Nowadays, St Joseph’s, like many schools around the country, is like a mini-United Nations. There are children from all over the world going to school there - some from countries I didn’t even know existed. Certainly, when I was a student there, I had never heard of such far- flung places. In fact, I can still remember the day a classmate returned from holidays in Lanzarote, and brought some volcanic rock with him. The poor chap had to give a talk to the entire class about his holidays, while the rest of us looked at him with open mouths.
While he spoke about the beaches and constant sun, we thought of either going to the Old or New Burrin for a swim. If we were lucky, we could look forward to an afternoon out at the weir in Knockbeg, but if we were very, very lucky, it was a trip to Courtown some Sunday afternoon.

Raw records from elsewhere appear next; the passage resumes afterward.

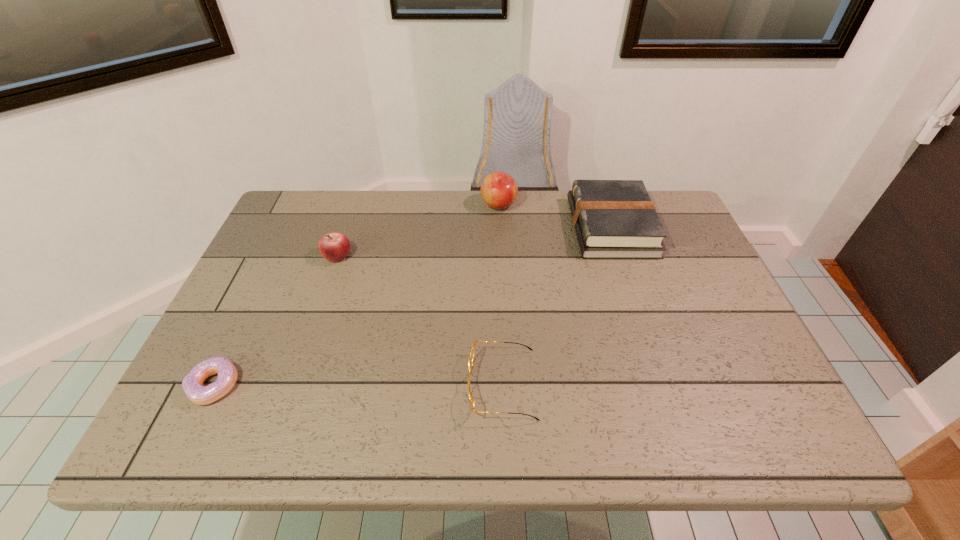
The image size is (960, 540). I want to click on free space between the farther apple and the shortest object, so click(356, 295).

Locate which object is the closest to the second shortest object. Please provide its 2D coordinates. Your answer should be formatted as a tuple, i.e. [(x, y)], where the tuple contains the x and y coordinates of a point satisfying the conditions above.

[(614, 219)]

Identify the location of the fourth closest object to the rightmost object. This screenshot has height=540, width=960. (192, 384).

At what (x,y) coordinates should I click in order to perform the action: click on free space that satisfies the following two spatial constraints: 1. on the front-facing side of the second shortest object; 2. on the front side of the shortest object. Please return your answer as a coordinate pair (x, y). Looking at the image, I should click on (502, 386).

The image size is (960, 540). Find the location of `vacant space that satisfies the following two spatial constraints: 1. on the back side of the farther apple; 2. on the right side of the fourth object from right to left`. vacant space that satisfies the following two spatial constraints: 1. on the back side of the farther apple; 2. on the right side of the fourth object from right to left is located at coordinates (354, 205).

The nuns, being the industrious people that they are, used to cut up clothes into squares, which we placed under our feet, and when walking the corridor, we acted as impromptu polishers. There was a rule for everything and, no matter what those rules were, they were never, ever broken.
It may sound a little harsh but, in the main, those rules didn’t amount to much, and while there was the stern face from the teacher whenever you did anything wrong, there were times aplenty when, having fallen in the playground or not making it to the loo on time, a much softer approach was adopted.
Along the way, despite my opposition, they managed to teach me my maths tables and, by the end of my time there, my frequent detention after school had become less and less - and my spelling that little bit better.
While some people may have a bad experience of their time in school, I genuinely cannot say that I had. Even though the memory often plays tricks on us and chooses only to remember the good times, I must admit that my time in St Joseph’s - as well as at The Brothers, and later at second level - can only be described as enjoyable.
The morning I strolled around the school recently, all I could see were smiling faces from the pupils, and equally smiling faces from the teachers. It was good to know that some things have stayed the same.